### Activity
Copy everything from the start of the entries below down to and including the line that contains "For the purposes", reproducing each line unchanged.

Input records Block Start

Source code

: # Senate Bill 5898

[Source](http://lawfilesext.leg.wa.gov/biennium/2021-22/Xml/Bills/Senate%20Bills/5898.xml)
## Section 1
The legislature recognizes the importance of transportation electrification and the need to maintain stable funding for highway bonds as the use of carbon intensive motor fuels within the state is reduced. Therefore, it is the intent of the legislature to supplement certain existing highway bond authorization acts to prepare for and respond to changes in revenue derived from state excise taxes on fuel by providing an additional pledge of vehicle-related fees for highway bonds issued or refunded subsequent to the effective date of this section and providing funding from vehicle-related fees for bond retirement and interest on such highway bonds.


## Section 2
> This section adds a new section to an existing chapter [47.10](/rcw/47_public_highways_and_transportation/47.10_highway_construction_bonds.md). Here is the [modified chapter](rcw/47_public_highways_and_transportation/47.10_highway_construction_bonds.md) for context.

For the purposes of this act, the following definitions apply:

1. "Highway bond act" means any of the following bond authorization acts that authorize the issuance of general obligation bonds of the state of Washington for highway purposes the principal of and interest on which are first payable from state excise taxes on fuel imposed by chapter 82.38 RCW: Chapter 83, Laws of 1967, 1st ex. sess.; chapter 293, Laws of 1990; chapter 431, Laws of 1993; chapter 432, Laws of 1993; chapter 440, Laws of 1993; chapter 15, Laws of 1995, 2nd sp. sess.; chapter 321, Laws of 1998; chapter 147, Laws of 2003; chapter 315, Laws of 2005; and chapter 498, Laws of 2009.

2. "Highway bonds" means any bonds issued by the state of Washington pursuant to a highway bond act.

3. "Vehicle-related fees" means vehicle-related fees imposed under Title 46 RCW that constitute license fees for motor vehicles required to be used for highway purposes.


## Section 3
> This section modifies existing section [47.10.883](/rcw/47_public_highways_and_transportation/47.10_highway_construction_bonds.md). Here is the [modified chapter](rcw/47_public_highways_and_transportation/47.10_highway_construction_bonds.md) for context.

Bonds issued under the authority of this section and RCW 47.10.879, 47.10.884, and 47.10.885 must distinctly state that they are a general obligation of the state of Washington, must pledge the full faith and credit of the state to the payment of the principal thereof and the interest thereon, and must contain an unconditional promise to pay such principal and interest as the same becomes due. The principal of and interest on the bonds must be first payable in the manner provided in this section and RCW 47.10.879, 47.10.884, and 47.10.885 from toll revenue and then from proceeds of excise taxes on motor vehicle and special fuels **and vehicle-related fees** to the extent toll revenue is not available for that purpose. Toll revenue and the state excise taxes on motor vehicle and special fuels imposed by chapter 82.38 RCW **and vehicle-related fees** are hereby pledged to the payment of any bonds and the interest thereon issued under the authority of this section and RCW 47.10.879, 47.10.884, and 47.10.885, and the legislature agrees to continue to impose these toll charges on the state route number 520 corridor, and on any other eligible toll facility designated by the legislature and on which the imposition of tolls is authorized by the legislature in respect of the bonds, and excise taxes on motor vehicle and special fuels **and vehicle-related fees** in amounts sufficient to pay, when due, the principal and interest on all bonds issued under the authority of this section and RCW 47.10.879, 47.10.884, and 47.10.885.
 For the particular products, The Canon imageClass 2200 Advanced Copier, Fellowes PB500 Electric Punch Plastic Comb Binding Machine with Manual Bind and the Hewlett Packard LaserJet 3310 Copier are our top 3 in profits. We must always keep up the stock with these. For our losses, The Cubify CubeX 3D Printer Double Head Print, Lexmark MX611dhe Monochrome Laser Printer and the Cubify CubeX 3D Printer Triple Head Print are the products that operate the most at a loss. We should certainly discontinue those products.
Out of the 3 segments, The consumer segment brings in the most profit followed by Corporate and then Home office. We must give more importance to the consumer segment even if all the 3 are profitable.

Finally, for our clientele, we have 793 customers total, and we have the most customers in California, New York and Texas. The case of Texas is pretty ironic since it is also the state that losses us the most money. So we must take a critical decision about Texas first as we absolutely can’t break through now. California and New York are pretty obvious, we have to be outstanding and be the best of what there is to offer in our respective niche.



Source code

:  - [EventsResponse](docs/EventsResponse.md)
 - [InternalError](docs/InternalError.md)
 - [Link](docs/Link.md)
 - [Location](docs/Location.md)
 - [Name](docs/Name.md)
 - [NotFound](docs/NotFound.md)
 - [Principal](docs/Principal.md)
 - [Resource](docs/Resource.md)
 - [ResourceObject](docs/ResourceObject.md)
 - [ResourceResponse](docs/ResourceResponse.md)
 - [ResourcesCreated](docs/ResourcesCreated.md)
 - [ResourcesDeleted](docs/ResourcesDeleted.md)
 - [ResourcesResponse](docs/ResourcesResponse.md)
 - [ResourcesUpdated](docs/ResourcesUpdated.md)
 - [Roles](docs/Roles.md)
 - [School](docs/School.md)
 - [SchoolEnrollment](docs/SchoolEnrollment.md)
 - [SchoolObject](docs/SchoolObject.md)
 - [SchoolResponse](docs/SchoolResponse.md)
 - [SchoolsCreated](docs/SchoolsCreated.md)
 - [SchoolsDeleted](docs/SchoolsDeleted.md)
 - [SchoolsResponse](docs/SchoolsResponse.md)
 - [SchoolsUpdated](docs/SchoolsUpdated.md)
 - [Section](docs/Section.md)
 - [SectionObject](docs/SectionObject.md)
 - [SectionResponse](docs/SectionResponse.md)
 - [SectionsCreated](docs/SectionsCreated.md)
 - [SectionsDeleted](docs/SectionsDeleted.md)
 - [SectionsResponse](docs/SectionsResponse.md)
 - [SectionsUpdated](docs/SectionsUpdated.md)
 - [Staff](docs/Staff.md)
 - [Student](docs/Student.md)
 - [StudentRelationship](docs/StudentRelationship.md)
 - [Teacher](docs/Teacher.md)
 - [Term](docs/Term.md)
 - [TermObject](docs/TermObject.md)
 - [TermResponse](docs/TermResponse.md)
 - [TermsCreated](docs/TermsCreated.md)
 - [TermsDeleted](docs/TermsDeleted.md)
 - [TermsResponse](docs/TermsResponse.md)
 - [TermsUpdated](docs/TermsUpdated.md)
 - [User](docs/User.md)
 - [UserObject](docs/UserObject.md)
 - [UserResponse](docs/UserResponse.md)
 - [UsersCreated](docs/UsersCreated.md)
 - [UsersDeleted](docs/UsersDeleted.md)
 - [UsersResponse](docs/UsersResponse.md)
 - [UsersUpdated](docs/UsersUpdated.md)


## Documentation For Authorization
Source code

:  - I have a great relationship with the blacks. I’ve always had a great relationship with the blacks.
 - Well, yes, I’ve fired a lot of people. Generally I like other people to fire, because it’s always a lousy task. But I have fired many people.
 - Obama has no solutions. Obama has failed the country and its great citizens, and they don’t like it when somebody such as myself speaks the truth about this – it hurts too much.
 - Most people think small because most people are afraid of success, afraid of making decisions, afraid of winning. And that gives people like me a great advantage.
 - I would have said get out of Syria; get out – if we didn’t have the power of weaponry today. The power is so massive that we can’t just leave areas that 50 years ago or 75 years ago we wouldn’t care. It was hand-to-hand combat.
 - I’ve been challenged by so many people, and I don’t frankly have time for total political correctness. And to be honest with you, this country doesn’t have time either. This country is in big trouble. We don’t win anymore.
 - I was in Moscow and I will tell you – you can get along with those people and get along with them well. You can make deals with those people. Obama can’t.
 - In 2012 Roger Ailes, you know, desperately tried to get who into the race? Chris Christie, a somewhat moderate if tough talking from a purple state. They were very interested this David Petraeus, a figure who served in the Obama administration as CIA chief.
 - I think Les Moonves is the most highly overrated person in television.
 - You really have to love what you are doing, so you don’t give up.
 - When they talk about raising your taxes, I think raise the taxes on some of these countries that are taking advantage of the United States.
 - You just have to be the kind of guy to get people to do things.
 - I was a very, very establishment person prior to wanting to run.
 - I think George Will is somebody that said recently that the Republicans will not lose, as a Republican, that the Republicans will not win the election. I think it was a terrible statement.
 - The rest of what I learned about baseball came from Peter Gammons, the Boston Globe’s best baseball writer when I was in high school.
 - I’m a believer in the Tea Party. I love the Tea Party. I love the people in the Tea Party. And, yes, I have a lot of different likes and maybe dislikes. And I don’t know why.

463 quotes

Input records Block End

### Answer section
Source code

: # Senate Bill 5898

[Source](http://lawfilesext.leg.wa.gov/biennium/2021-22/Xml/Bills/Senate%20Bills/5898.xml)
## Section 1
The legislature recognizes the importance of transportation electrification and the need to maintain stable funding for highway bonds as the use of carbon intensive motor fuels within the state is reduced. Therefore, it is the intent of the legislature to supplement certain existing highway bond authorization acts to prepare for and respond to changes in revenue derived from state excise taxes on fuel by providing an additional pledge of vehicle-related fees for highway bonds issued or refunded subsequent to the effective date of this section and providing funding from vehicle-related fees for bond retirement and interest on such highway bonds.


## Section 2
> This section adds a new section to an existing chapter [47.10](/rcw/47_public_highways_and_transportation/47.10_highway_construction_bonds.md). Here is the [modified chapter](rcw/47_public_highways_and_transportation/47.10_highway_construction_bonds.md) for context.

For the purposes of this act, the following definitions apply:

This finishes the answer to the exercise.